Strategies to address these risk behaviors should include 1) using public health surveillance data to assist agencies in reducing HIV-risk behaviors among adolescents; 2) enhancing the capacity of state and local health and education agencies and national organizations to implement effective HIV-prevention education within comprehensive school health education programs; 3) using research to identify effective HIV-risk behavior interventions and applying these interventions through training centers; and 4) combining the efforts of numerous groups and organizations (e.g., families, public health agencies, schools, community and religious organizations, and media) to prevent HIV-risk behaviors among adolescents (9).

References

  1. CDC. AIDS surveillance report. Atlanta: US Department of Health and Human Services, Public Health Service, January 1987.

  2. CDC. HIV/AIDS surveillance report. Atlanta: US Department of Health and Human Services, Public Health Service, January 1992.

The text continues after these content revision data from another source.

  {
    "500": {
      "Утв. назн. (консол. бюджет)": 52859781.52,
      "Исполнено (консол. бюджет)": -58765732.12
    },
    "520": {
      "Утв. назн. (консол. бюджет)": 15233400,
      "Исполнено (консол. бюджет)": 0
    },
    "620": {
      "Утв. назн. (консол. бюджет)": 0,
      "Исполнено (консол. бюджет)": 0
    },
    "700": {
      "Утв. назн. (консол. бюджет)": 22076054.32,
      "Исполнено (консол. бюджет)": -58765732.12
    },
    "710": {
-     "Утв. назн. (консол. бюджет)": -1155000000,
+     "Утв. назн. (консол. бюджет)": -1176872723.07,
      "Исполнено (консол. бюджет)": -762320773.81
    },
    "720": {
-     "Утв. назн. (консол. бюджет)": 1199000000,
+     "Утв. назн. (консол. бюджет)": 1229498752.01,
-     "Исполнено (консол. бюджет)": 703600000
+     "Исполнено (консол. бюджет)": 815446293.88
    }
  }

  3. NCHS. Advance report of final mortality statistics, 1989. Hyattsville, Maryland: US Department of Health and Human Services, Public Health Service, CDC, 1992. (Monthly vital statistics report; vol 40, no. 8, suppl).

  4. CDC. AIDS and human immunodeficiency virus infection in the United States -- 1988 update. MMWR 1989;38(no. S-4):1.

  5. Kolbe LJ. An epidemiological surveillance system to monitor the prevalence of youth behaviors that most affect health. Health Education 1990;21:44-8.

  6. CDC. HIV-related knowledge and behaviors among high school students -- selected U.S. sites, 1989. MMWR 1990;39:385-8,396-7.

  7. CDC. AIDS-related knowledge and behaviors among teenagers -- Italy, 1990. MMWR 1991;40:214-5,221.

  8. CDC. Sexual behavior among high school students -- United States, 1990. MMWR 1992;40:885-8.

  9. Public Health Service. Healthy people 2000: national health promotion and disease prevention objectives -- full report, with commentary. Washington, DC: US Department of Health and Human Services, Public Health Service, 1991; DHHS publication no. (PHS)91-50212.

    • Estimates calculated using standard life-table procedures and includes all students. ** Students were classified as injecting-drug users only if they 1) reported IDU not prescribed by a physician and 2) answered affirmatively to either of these questions: "During your life, on how many occasions have you used cocaine in any form (including powder, crack, or freebase)?" or "During your life, on how many occasions have you used any other type of illegal drug such as LSD, PCP, MDMA, `ecstasy,' mushrooms, speed, or heroin?" An additional 3.9% of students reported IDU but no lifetime use of cocaine or other illegal drugs. These students were not classified as injecting-drug users because of this inconsistency. Based on examination of other factors these students appear most similar to students who did not use injecting drugs, cocaine, or other illegal drugs.